- **What to produce**
Among the entries below, find the lines with the word "pathologic" and return them.

++++++++

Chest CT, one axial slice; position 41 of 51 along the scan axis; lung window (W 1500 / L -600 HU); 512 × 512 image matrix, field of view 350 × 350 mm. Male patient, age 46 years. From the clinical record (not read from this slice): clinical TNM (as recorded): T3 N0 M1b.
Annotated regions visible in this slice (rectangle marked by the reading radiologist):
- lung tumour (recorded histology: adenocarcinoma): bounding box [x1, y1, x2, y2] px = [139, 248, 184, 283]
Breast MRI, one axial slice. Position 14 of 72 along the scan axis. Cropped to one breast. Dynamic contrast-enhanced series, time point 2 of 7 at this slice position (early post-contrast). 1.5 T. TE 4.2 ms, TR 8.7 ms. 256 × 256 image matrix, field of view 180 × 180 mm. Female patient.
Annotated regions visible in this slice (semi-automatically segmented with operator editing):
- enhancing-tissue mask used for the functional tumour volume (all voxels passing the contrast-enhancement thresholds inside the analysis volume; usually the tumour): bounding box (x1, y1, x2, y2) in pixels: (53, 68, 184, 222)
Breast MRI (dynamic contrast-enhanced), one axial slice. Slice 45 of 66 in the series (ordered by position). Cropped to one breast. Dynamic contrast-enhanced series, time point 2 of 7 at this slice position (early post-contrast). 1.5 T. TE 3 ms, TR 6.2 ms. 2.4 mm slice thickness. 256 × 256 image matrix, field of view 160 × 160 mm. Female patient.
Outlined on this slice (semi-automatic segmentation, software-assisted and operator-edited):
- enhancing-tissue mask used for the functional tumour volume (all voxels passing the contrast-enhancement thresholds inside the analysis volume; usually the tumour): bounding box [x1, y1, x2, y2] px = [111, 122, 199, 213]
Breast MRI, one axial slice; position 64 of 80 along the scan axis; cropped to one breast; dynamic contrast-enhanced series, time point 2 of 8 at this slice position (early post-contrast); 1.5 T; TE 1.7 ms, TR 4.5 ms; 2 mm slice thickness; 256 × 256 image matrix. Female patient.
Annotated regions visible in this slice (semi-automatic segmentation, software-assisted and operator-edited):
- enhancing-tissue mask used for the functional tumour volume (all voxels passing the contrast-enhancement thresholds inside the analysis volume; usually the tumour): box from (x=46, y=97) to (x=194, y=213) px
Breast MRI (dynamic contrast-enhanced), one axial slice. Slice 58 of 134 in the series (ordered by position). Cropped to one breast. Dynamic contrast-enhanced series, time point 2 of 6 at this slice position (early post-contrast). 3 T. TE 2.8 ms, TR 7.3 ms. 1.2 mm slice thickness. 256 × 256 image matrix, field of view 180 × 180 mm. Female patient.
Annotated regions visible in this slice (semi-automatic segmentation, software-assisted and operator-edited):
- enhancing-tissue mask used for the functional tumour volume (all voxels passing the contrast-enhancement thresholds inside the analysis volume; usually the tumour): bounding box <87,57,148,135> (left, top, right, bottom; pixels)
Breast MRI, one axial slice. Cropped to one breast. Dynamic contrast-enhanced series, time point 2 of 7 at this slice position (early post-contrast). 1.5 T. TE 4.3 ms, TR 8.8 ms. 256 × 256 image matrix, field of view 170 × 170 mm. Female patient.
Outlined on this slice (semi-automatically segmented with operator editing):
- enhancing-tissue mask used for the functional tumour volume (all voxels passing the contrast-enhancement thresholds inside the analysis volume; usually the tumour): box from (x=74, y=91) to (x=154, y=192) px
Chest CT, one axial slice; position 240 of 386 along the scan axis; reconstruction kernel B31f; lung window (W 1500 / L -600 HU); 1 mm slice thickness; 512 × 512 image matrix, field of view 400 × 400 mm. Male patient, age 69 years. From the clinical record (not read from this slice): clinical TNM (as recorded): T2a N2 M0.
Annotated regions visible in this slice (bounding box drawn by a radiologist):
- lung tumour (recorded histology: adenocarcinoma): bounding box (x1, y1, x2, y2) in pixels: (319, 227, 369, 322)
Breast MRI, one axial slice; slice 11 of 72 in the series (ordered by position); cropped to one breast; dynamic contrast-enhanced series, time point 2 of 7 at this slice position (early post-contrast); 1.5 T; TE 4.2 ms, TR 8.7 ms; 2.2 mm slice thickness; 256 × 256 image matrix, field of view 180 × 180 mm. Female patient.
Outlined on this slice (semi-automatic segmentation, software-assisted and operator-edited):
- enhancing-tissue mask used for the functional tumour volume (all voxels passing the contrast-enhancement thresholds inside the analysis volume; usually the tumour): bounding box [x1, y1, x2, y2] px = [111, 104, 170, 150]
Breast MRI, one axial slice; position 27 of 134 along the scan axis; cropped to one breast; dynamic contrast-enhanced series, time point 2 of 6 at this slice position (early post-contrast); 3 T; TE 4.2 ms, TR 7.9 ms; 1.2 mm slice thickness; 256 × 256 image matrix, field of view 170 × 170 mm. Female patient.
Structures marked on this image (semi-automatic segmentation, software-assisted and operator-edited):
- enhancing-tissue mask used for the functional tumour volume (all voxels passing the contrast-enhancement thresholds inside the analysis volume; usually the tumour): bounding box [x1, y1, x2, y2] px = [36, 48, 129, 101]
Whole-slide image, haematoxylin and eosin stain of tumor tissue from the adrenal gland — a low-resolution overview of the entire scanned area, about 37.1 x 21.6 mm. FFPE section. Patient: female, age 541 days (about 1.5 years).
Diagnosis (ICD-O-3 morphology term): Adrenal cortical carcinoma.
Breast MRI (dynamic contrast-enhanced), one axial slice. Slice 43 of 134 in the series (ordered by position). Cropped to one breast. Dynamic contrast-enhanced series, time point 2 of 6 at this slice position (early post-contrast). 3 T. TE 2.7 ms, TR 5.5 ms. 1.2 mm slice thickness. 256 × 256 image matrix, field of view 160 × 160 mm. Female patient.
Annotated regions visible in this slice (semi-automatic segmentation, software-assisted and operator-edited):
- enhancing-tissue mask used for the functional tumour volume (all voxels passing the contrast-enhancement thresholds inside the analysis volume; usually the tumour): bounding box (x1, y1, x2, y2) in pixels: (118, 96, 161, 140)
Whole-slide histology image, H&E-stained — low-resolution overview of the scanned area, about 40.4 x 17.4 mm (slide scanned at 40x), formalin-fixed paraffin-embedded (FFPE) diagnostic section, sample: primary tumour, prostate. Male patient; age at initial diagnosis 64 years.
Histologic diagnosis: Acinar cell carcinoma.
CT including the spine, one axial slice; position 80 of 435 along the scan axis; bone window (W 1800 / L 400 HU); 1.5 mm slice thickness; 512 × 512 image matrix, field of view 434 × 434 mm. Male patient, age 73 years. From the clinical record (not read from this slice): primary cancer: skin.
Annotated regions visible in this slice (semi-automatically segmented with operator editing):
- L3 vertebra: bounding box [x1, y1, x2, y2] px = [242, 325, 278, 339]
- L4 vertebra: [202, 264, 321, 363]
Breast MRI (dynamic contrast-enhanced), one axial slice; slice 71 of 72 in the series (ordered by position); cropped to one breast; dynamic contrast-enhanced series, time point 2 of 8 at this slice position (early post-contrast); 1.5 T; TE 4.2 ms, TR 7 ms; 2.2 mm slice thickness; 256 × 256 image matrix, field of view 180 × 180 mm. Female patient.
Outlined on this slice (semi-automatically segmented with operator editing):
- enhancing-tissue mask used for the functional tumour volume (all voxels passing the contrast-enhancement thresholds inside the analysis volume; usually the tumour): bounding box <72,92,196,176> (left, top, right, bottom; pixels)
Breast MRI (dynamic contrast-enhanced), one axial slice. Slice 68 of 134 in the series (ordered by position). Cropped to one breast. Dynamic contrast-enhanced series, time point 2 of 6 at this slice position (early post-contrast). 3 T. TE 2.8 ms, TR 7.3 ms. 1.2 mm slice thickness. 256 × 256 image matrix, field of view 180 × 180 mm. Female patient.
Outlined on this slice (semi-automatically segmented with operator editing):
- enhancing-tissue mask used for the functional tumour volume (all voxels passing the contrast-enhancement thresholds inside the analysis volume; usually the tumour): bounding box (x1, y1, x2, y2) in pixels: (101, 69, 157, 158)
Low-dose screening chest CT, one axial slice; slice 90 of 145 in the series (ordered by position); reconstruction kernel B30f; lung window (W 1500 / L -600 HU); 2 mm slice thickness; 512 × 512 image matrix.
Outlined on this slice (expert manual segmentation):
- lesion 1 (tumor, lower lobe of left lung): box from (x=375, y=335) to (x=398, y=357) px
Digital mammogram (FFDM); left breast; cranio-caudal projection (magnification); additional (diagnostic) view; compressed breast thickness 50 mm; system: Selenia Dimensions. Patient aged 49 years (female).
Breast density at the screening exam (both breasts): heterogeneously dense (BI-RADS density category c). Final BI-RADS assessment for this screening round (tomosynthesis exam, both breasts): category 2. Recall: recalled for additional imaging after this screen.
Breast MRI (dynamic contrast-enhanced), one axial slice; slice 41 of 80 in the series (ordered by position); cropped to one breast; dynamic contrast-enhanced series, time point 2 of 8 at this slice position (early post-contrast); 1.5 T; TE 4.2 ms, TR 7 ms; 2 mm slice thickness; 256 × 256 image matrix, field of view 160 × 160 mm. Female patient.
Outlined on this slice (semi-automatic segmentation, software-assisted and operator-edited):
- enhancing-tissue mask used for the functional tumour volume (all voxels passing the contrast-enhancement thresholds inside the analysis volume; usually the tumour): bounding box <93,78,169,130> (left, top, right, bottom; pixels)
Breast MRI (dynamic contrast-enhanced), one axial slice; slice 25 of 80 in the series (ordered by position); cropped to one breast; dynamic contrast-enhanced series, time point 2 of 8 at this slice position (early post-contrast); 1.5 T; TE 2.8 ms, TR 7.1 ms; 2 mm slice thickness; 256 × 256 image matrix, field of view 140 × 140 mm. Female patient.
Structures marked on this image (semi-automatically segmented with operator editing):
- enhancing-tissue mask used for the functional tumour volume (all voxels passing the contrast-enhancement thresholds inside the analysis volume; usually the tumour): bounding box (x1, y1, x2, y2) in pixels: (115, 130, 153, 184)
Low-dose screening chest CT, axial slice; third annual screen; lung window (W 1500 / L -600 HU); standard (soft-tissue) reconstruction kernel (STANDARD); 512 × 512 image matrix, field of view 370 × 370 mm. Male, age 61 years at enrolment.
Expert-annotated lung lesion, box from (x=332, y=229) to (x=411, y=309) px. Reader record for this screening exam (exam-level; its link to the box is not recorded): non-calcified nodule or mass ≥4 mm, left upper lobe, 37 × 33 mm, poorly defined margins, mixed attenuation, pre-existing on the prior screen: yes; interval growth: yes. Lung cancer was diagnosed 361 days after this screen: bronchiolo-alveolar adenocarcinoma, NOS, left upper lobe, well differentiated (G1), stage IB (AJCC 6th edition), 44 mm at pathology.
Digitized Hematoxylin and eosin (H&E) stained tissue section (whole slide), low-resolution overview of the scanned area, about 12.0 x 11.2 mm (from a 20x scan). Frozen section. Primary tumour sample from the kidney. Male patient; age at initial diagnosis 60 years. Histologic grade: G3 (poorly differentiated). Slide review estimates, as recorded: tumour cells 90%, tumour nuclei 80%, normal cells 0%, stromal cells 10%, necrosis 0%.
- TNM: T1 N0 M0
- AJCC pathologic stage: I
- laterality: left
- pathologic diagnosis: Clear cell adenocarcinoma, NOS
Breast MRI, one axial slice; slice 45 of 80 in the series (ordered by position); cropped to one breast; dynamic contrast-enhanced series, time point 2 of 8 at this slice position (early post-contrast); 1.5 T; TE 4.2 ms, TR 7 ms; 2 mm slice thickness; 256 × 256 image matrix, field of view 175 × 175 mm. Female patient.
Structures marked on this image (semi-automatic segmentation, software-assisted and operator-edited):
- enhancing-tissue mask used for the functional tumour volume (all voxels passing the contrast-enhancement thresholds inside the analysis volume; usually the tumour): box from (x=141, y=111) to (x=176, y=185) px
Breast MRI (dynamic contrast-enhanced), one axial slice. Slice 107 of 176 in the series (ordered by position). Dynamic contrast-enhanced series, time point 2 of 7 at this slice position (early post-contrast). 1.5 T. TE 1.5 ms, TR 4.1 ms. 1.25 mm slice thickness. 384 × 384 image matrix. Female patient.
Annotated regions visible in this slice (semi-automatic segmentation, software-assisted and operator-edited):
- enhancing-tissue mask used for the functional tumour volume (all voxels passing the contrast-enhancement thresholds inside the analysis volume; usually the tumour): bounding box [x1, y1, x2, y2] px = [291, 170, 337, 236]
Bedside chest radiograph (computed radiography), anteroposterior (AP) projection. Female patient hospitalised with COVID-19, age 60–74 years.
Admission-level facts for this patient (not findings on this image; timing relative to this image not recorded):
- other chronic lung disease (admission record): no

++++++++

- **Expected answer**
- AJCC pathologic stage: I
- pathologic diagnosis: Clear cell adenocarcinoma, NOS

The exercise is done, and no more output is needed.